— Work item A —
Name every part that the SAS tutorial excerpt says the tutorial is divided into, in the order given.
— Work item B —
Carry on the SAS tutorial excerpt from the point where it stops.

— Excerpted text —
= Beginning of Section =

The tutorial is divided into the following parts to facilliate understanding and navigation for the reader.

  • Introduction- Here you would learn about SAS and how to install it
  • Data Input- Here you would learn about getting your data in the SAS system
  • Data Inspection- Here you check the data imported correctly and check for errors especially due to column formats or delimiters
  • Data Manipulation- Here you would learn about shaping the data to the correct format and type required for analysis
  • Advanced Data Querying using Proc SQL
  • Exploratory Data Analysis- Here you would examine the data for exploration and summarization
  • Data Visualization- Here you would explore the data visually
  • Advanced Topics- Here you would learn about additional tools in the SAS language ecosystem and how to stay current on your knowledge

Introduction

 Download- You can download and install SAS University Edition for free from http://www.sas.com/en_in/software/university-edition/download-software.html

It is basically a 2 GB Virtual Machine which I am running using the Oracle VM version. I just imported the appliance in File- Import appliance.

Selection_110.png

The actual SAS Software interface runs within a browser window that is at a specific local address that is shown at startup of the virtual machine. (i.e 192.168.1.34 or localhost:10080 for me if you see the top of the browser in screenshots that follow)

= End of Section =

(Dataset items)
= Beginning of Section =

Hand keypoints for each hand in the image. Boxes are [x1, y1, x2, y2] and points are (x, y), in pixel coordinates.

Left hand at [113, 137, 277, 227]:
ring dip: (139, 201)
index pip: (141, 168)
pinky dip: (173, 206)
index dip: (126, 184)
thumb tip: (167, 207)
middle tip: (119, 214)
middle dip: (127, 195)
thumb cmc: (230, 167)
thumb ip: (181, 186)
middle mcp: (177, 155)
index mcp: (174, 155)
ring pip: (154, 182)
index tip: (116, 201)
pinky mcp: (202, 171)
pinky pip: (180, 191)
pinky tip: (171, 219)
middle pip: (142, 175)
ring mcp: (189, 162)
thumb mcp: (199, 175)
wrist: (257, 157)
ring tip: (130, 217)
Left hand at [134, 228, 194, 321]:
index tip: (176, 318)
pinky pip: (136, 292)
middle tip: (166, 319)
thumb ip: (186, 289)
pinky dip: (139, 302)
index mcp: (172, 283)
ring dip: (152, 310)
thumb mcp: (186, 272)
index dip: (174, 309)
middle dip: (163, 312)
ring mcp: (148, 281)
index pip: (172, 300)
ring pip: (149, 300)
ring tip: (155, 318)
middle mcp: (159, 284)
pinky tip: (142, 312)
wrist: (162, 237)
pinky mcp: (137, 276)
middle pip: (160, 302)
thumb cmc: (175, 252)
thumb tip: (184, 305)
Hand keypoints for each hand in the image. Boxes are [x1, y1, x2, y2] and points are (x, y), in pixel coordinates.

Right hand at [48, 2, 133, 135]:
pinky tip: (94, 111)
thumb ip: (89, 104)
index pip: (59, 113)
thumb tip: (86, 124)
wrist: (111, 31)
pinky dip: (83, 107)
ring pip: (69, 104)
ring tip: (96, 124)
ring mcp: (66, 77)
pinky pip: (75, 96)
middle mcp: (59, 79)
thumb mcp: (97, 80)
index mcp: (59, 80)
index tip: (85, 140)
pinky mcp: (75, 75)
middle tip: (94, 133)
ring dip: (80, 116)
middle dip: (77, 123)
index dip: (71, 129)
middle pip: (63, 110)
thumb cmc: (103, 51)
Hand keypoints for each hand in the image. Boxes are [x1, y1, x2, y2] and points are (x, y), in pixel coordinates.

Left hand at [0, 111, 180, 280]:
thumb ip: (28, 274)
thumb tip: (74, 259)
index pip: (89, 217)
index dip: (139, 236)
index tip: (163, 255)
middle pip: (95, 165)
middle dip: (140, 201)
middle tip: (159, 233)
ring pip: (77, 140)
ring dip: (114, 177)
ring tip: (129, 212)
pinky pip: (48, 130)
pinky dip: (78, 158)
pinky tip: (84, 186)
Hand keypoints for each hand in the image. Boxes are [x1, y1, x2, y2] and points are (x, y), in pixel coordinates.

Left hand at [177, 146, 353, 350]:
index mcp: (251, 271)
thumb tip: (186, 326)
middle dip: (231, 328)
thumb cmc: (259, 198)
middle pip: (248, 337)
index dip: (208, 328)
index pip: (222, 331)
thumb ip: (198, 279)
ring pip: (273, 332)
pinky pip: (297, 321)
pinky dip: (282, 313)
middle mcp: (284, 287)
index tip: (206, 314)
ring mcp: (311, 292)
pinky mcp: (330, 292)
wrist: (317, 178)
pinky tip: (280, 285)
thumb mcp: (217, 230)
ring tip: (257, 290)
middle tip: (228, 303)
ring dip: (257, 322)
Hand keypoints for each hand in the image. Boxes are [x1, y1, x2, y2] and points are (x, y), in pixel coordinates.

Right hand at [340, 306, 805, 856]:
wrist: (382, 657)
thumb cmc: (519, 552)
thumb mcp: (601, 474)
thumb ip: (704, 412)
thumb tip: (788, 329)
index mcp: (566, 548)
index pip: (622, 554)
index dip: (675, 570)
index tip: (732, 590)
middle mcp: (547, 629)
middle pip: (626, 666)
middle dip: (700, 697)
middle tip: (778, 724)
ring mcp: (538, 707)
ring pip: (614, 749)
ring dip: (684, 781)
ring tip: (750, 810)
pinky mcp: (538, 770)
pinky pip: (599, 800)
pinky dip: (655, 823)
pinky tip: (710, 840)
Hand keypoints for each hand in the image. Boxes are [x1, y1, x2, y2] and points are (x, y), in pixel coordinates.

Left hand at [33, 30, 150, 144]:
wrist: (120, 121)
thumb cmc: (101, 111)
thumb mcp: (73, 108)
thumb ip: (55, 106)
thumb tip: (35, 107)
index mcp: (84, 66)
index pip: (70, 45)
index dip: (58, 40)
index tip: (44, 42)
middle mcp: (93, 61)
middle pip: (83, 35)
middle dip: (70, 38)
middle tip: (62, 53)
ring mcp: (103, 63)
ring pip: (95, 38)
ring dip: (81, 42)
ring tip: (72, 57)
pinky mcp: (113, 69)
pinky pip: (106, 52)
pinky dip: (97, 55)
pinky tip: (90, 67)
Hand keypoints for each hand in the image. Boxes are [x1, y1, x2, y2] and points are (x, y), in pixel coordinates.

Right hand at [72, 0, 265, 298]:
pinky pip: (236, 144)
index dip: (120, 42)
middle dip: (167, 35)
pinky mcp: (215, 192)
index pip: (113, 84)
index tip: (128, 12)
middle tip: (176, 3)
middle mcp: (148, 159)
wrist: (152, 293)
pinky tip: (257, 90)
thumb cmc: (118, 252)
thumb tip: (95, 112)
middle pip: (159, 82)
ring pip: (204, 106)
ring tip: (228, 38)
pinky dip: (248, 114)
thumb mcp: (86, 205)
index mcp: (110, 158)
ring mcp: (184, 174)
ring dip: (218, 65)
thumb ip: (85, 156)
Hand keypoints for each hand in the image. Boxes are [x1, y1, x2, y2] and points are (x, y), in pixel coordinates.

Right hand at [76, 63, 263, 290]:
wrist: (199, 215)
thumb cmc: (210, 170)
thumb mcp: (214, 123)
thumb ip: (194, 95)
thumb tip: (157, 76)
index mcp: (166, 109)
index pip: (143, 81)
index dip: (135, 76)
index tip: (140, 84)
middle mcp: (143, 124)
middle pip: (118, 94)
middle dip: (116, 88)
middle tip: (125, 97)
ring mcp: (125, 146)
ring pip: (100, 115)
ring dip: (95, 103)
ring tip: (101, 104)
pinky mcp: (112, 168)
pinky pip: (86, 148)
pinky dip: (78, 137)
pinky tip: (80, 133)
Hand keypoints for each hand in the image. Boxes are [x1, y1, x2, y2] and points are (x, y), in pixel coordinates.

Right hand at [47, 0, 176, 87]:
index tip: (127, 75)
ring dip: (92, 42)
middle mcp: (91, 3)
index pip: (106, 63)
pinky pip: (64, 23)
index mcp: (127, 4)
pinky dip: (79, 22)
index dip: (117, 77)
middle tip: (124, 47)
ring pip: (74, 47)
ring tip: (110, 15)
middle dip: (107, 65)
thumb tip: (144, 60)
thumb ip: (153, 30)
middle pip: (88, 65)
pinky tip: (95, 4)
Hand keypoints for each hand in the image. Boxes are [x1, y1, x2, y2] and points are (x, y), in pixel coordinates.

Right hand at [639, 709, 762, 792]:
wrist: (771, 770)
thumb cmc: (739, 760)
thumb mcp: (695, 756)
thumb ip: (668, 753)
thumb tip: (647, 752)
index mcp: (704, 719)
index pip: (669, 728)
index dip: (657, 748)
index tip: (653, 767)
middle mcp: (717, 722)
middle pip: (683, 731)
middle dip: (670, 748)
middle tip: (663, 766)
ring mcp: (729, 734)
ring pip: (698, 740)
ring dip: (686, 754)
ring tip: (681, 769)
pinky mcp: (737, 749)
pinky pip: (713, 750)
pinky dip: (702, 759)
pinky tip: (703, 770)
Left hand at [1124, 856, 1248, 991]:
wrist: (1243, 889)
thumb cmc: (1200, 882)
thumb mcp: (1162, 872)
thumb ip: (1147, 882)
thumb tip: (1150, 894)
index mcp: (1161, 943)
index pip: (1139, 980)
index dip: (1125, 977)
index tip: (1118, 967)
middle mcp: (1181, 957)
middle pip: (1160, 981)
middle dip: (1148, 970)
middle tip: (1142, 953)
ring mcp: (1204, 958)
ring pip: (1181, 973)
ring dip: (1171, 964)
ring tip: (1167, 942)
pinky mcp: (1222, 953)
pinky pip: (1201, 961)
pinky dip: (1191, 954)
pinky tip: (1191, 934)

= End of Section =

— Task answer A —
Introduction
Data Input
Data Inspection
Data Manipulation
Advanced Data Querying using Proc SQL
Exploratory Data Analysis
Data Visualization
Advanced Topics

— Task answer B —
Interface-  SAS Has three basic windows where we can write code, see progress and look at output. These three parts are

  • Code Editor where we write and modify mode
  • Log Window.
  • Log is a record of everything that we do in SAS session or SAS program. It includes the following :-
  • Program statements or code
  • Messages that include NOTE, INFO, WARNING, ERROR, or an error number
  • Processing time
  • Result displays printed output

Apart from this, we have the SAS Explorer. The SAS libraries, folders , files that include data, saved code and saved output can be found here.

A SAS Library is a virtual reference to a place in a file system. SAS libraries contain SAS Datasets. Datasets contain data in the form of observations (rows) and variables (columns).

A SAS script consists of two main types of program steps, known as DATA steps and PROC steps.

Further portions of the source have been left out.